Madison and I picked up Grandpa early this morning with plans to go fishing and swimming. Madison told me she was going to be a patient girl because an opportunity to wear her life jacket hung in the balance. One day in the not-so-distant future when my daughter is a tween or full-blown teen, I’ll come back to these entries and tear up reminiscing about a time when I had leverage of any kind.
We pulled of Kamehameha Highway in Ka’a’awa and my dad got his poles ready. Madison munched on the remains of her McDonald’s breakfast in the car while I unpacked a few items. While Madison is generally a brave girl, she get very concerned about the safety of others. She doesn’t like Lynnette or me to walk near the edge of balconies. She always thinks we’re going to fall. When my dad hopped up on the rock wall, Madison shouted at him to be careful.
That’s why it was so cool when Madison agreed to accompany me down the side of the wall. She found a flat rock to sit on and was indeed a very patient girl. She soon said she wanted to get lower because she was hot and wanted some water to hit her. Well, she got her wish. My dad and I saw a pretty large wave making its way toward us, but I don’t think Mad did until it was almost upon her. The water crashed into the rocks and jumped up at Madison, thoroughly drenching her. “I want to move back up,” she said.
Madison was actually very good about waiting and watching while we fished. She counted to three to let me know when to cast my line. She reacted with audible disappointment every single time I reeled the line in and only the lead and hook reappeared. I don’t know what she thinks fishing is, but man, get used to it, girl.
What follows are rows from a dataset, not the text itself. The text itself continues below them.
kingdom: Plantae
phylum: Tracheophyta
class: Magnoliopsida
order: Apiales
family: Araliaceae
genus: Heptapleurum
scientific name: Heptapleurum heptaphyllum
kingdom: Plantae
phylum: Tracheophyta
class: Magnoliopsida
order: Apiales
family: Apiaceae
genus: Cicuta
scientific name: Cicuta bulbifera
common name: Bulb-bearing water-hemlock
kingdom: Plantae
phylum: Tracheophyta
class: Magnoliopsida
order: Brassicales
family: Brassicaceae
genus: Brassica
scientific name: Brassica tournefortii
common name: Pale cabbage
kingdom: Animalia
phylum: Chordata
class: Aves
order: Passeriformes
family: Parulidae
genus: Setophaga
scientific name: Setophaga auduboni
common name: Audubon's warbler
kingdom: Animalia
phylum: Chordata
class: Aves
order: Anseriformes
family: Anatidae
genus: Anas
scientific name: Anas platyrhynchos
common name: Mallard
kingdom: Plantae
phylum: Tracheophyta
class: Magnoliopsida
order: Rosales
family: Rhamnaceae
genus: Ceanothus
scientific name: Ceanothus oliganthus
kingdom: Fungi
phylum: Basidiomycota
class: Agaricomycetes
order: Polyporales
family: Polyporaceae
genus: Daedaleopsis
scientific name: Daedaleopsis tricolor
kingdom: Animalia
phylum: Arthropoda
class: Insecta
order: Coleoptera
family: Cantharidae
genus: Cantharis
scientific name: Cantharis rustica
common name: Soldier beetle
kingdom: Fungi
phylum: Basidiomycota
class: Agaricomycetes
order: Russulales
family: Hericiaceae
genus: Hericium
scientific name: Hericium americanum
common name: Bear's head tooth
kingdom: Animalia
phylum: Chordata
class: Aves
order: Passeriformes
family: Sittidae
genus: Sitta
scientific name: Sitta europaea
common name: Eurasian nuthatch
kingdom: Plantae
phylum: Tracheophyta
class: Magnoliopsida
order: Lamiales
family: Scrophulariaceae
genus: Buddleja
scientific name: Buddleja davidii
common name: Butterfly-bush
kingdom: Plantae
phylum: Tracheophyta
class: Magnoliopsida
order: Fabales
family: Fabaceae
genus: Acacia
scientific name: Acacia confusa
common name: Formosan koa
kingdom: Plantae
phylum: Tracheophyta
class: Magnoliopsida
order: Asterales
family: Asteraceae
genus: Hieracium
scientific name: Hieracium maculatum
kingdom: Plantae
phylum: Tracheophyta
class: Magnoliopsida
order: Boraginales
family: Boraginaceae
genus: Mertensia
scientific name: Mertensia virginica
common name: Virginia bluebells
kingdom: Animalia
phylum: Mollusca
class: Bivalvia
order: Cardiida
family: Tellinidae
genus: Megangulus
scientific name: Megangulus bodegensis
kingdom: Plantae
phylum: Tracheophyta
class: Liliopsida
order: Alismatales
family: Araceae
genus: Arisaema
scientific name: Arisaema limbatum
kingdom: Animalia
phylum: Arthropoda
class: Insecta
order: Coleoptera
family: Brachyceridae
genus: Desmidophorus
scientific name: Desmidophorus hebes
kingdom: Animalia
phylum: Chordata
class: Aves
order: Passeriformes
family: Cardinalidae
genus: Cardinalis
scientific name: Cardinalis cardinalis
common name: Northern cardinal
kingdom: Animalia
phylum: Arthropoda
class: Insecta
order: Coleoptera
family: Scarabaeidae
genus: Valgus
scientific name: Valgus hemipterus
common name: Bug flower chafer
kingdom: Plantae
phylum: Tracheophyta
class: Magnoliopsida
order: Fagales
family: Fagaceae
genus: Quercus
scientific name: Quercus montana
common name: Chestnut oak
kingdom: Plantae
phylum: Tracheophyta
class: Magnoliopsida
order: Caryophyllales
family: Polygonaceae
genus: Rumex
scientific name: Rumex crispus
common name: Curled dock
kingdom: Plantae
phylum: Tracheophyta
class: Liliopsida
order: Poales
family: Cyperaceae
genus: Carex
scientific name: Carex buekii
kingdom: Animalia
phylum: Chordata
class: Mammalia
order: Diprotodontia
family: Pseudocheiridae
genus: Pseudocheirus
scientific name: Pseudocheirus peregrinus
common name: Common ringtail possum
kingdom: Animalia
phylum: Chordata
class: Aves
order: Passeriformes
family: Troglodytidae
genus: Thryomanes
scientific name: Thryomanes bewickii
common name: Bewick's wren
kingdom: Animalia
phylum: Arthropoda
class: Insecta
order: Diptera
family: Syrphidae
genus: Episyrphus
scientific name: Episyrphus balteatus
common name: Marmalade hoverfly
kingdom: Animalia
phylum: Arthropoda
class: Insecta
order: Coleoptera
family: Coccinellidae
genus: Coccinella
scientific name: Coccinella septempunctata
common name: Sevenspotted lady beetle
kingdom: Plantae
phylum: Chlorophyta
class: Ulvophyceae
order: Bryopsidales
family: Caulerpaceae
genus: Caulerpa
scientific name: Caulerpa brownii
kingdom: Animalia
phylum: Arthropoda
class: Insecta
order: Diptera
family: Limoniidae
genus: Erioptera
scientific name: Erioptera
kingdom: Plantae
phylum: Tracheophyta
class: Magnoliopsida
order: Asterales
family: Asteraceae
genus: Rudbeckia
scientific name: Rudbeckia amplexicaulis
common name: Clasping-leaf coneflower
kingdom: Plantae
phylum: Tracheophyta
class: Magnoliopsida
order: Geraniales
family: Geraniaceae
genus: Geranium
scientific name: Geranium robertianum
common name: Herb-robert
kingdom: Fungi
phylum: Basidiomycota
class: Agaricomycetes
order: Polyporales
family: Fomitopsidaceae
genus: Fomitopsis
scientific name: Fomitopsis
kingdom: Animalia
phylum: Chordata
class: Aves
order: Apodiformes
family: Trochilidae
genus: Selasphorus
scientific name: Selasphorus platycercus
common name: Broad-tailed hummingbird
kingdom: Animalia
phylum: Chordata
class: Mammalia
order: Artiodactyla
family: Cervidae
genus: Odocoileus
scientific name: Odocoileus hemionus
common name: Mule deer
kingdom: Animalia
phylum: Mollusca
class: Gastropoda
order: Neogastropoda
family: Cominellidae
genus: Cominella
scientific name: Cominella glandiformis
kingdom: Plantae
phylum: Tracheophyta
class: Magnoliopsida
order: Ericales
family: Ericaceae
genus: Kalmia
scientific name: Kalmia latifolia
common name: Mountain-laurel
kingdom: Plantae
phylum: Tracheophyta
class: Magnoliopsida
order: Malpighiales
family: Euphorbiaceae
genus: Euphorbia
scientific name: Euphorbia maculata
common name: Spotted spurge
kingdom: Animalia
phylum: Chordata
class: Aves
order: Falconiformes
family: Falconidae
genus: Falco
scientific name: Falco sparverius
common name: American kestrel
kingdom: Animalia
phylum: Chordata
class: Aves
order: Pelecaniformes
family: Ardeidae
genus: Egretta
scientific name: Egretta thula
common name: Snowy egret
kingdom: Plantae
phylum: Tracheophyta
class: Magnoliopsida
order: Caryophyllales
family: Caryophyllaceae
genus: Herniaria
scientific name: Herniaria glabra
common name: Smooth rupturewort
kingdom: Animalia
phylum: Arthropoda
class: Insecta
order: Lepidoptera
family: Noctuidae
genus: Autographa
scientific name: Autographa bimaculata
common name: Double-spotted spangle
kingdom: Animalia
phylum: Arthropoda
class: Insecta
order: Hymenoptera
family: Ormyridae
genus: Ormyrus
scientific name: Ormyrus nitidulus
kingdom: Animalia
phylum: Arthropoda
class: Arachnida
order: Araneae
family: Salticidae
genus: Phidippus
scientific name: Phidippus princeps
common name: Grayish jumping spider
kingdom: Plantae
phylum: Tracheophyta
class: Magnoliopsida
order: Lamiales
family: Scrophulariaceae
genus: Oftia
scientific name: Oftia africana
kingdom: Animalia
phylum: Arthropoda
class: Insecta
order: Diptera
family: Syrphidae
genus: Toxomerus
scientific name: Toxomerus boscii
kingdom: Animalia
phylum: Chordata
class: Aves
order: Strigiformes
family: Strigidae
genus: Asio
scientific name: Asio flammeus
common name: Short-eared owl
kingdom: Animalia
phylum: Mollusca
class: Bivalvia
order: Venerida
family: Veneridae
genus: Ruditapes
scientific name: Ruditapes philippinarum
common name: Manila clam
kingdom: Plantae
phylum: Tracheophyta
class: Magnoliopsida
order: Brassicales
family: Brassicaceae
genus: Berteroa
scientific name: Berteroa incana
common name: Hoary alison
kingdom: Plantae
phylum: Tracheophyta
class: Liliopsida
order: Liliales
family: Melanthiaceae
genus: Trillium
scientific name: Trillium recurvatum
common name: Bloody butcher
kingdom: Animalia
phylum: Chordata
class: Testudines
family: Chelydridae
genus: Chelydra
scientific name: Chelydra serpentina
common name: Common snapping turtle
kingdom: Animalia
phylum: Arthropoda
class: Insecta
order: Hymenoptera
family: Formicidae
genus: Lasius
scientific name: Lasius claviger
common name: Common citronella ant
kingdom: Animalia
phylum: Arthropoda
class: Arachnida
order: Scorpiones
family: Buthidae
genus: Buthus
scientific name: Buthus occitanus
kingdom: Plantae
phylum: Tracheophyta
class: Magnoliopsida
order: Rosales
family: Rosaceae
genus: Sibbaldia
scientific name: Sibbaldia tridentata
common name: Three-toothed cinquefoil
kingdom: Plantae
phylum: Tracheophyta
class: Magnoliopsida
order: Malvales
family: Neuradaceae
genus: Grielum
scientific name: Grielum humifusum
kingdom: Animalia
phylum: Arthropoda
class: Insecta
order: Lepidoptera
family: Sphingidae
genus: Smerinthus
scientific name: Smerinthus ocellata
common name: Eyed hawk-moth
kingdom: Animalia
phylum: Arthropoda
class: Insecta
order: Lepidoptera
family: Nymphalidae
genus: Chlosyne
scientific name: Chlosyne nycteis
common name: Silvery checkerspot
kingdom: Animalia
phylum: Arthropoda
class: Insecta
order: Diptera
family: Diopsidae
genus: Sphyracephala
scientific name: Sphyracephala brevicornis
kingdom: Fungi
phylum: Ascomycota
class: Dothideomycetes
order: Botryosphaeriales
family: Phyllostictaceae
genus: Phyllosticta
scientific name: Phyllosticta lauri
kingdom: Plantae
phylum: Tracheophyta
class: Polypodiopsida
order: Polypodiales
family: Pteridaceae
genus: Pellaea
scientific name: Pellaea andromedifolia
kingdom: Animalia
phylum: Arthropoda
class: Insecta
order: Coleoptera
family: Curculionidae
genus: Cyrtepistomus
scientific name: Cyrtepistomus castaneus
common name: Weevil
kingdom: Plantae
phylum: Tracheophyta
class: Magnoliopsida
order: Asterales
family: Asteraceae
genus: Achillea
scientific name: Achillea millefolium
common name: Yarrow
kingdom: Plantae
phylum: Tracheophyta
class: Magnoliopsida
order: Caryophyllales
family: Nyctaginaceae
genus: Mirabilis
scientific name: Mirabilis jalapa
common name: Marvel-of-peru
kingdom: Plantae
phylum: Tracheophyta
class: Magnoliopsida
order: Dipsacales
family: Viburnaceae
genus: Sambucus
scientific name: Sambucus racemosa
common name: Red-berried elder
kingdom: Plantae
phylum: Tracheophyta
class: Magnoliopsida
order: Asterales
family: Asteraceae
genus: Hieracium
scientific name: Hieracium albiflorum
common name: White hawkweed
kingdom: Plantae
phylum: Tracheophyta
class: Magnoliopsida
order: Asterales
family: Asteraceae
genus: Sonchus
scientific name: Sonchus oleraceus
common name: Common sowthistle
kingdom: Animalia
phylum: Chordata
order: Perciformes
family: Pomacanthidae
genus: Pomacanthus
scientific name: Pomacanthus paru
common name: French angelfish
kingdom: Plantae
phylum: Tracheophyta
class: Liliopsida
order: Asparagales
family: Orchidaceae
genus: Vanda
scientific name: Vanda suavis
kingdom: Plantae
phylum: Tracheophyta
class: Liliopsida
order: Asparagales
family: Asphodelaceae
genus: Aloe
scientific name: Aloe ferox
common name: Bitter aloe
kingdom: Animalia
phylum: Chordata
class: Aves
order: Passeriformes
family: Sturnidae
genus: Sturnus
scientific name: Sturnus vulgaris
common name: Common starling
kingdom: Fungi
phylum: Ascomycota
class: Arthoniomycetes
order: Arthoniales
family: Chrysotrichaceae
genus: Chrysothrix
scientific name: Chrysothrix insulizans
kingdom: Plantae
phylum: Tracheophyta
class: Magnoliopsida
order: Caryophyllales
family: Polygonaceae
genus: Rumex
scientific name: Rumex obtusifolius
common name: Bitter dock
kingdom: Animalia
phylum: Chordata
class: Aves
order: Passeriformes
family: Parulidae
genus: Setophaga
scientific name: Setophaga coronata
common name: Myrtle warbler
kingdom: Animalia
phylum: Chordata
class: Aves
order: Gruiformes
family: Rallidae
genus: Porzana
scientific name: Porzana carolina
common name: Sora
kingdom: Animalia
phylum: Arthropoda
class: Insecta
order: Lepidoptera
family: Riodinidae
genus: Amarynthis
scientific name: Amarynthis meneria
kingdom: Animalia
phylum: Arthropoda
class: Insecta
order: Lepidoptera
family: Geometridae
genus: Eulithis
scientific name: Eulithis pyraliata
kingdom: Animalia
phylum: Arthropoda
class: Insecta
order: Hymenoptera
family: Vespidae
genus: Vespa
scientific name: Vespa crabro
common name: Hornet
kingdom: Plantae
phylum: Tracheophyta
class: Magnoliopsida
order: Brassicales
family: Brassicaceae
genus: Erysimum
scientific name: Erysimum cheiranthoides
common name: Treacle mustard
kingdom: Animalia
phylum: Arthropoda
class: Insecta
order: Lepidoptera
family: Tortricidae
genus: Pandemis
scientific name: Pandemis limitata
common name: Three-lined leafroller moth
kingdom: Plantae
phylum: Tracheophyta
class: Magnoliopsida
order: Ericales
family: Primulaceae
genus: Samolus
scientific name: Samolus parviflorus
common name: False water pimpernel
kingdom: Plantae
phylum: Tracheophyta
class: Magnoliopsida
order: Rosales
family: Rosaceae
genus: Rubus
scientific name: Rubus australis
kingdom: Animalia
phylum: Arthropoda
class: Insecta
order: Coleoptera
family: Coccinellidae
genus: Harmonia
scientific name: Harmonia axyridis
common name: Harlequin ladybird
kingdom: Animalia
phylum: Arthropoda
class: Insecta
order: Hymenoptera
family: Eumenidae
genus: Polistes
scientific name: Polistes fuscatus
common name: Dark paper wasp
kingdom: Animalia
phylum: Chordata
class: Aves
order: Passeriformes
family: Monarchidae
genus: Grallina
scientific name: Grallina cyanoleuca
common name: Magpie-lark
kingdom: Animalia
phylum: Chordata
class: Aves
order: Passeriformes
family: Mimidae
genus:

Anyway, the best part, though, was when Madison decided she would reel the line in herself. It wound slowly. If there were any fish – and it certainly didn’t seem like it – they probably thought the false fish at the end of the line was disabled or lazy. I am so very proud to say that Madison has graduated to real reels from the egg beater at Williams Sonoma.
Though it wasn’t planned, we just continued driving in the same direction and ended up at Turtle Bay. It was Mad’s reward for behaving so well while the fish completely ignored Grandpa and I. The tide was in at our favorite tide pool and it was perfect. Madison finally gave up on her Walmart water shoes and swapped them out for O’Neill ones. The insoles of the Walmart pair had come apart and floated around inside the shoes, leading to sand in the area between. How do I know? Because that’s exactly what’s happening on the inside of my pair. Well, I guess Mad’s new shoes must be awesome because it came with an increase in confidence. Suddenly, she wanted to traverse the wet parts of the reef with Grandpa and me. I suspect this sudden boost in audacity might have also had something to do with her new favorite jacket.
My dad caught a hermit crab who I have since named Darrow. Darrow is the most aggressive hermit crab I have ever encountered. Most hermit crabs will – if tilted backward to reveal the hole in their shell – hide, using one of their claws to cover the hole and protect themselves. Darrow, however, did not do this. Instead, Darrow popped himself nearly out of his shell, then used both claws to pinch me. It didn’t hurt, but I could tell it was a pinch. “How’s this guy?” I said. “I know,” my dad said. “He tried to pinch me, too.” This worried Madison, but we quickly found out that Darrow only pinched when he was rolled on his back. Once left to his own devices, all he cared about was moving about and getting away from the loud girl in the brightly colored life jacket. I tried to get a picture of him doing his pinching, but my camera focused on my hand instead. This wouldn’t have happened if I had a GoPro, Lynnette.
It’s possible that the best part of the day for all three of us was lunch. We stopped at Teddy’s in Wahiawa and basically annihilated the food we ordered. My personal highlight of this meal came near the end when Madison and my dad split the remainder of her french fries. I looked up and saw Madison dipping a fry into the cup of ketchup. “Whaaaaaat?” I said. “No, no!” Madison said, shaking her head. She lifted the fry and my dad took it from her, his fingers the talons of a majestic eagle, the fry a helpless salmon. “It’s for grandpa!” Of course it was.